En absence d’autorité forte, universelle et incontestable, la puissance spirituelle ne peut guère faire face aux prétentions hégémoniques de la puissance temporelle. Seul face à l’État, qui peut défendre ses intérêts ? Suppression de la dîme et des ordres religieux, nationalisation des biens ecclésiastiques, « dans la réalité brutale des faits, cela équivaut à une énorme amputation, qui laisse le clergé à la merci de l’État, et plus grave, une intrusion directe dans la forme même de l’Église catholique »[13]. L’État tente de l’insérer dans ses rouages, de l’utiliser comme un instrument et de la gouverner comme un ministère quelconque, ne songeant qu’à son utilité. L’enjeu est de taille. Dans le bref Quod aliquantum, du 10 mars 1791, le pape Pie VI rappelle l’erreur essentielle : « Nous n’avons pas pour but, en rappelant ces maximes, de provoquer le rétablissement du régime ancien de la France : le supposer, […] : nous ne cherchons, vous et moi, nous ne travaillons qu’à préserver de toute atteinte les droits sacrés de l’Église et du Siège apostolique. »[14] Les révolutionnaires l’ont bien compris. La religion est d’utilité publique. Par elle, il touche les âmes. Ce sont finalement elles qui sont au centre des relations entre l’Église et l’État. Et lorsque l’État n’aura plus besoin d’elle, il n’hésitera pas à s’en débarrasser. Et les âmes en seront les victimes…



Notes et références
[1] Mgr Boisgelin, Exposition des principes sur la Constitution du clergé, par les évêques, députés à l’Assemblée nationale, 1790.

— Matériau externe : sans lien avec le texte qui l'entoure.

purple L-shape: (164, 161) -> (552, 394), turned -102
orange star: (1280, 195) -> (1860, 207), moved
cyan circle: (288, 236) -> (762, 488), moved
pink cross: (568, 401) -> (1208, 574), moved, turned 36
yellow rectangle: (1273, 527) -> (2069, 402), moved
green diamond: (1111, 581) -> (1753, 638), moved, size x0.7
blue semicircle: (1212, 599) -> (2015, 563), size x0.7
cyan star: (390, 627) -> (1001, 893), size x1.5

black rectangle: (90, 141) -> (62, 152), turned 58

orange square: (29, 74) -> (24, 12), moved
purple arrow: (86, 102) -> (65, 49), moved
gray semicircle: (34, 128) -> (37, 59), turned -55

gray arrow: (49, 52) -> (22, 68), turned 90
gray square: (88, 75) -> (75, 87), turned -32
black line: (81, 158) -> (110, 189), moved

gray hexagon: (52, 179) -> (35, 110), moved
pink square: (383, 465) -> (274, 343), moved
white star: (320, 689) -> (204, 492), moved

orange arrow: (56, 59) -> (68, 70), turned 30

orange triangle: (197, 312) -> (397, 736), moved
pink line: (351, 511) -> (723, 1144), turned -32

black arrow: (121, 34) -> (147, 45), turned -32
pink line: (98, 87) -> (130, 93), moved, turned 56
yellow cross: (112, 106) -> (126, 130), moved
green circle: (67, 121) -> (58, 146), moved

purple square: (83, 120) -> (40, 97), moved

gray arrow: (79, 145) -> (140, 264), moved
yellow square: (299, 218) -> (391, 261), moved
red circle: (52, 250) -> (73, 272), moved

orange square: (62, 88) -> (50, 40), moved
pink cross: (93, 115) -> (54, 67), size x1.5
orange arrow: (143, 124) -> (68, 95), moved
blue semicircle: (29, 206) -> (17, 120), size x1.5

[2] Mgr Boisgelin, Exposition des principes, p. 6.
[3] Mgr Boisgelin, Exposition des principes, p. 9.
[4] Mgr Boisgelin, Exposition des principes, p.82.
[5] Mgr Boisgelin, Exposition des principes, p. 37.
[6] Mgr Boisgelin, Exposition des principes, p.43.
[7] Mgr Boisgelin, Exposition des principes, p. 60.
[8] Mgr Boisgelin, Exposition des principes, p. 82.
[9] Mgr Boisgelin, Archives Parlementaires, première série, Vol. XV, 730c, , dans Rome et la Révolution française,  Ch. V. La constitution civile du clergé : l’Église gallicane et le recours à Rome, Gérard Pelletier, Publication de l’école française à Romme, https:// books.openedition.org.
[10] Mgr Boisgelin, Archives Parlementaires, première série, Vol. XV, 730c.
[11] Treilhard, Archives Parlementaires, première série, Vol. XV, 730c.
[12] Marie Henri Jette, La France Religieuse du XVIIIème siècle.
[13] Jean Meyer, André Corvisier, La Révolution Française, Tome I, chap. XI, presses universitaires françaises, 1991.
[14] Pie VI, Bref Quod aliquantum adressé au cardinal de la Rouchefoucauld, 10 mars 179/1.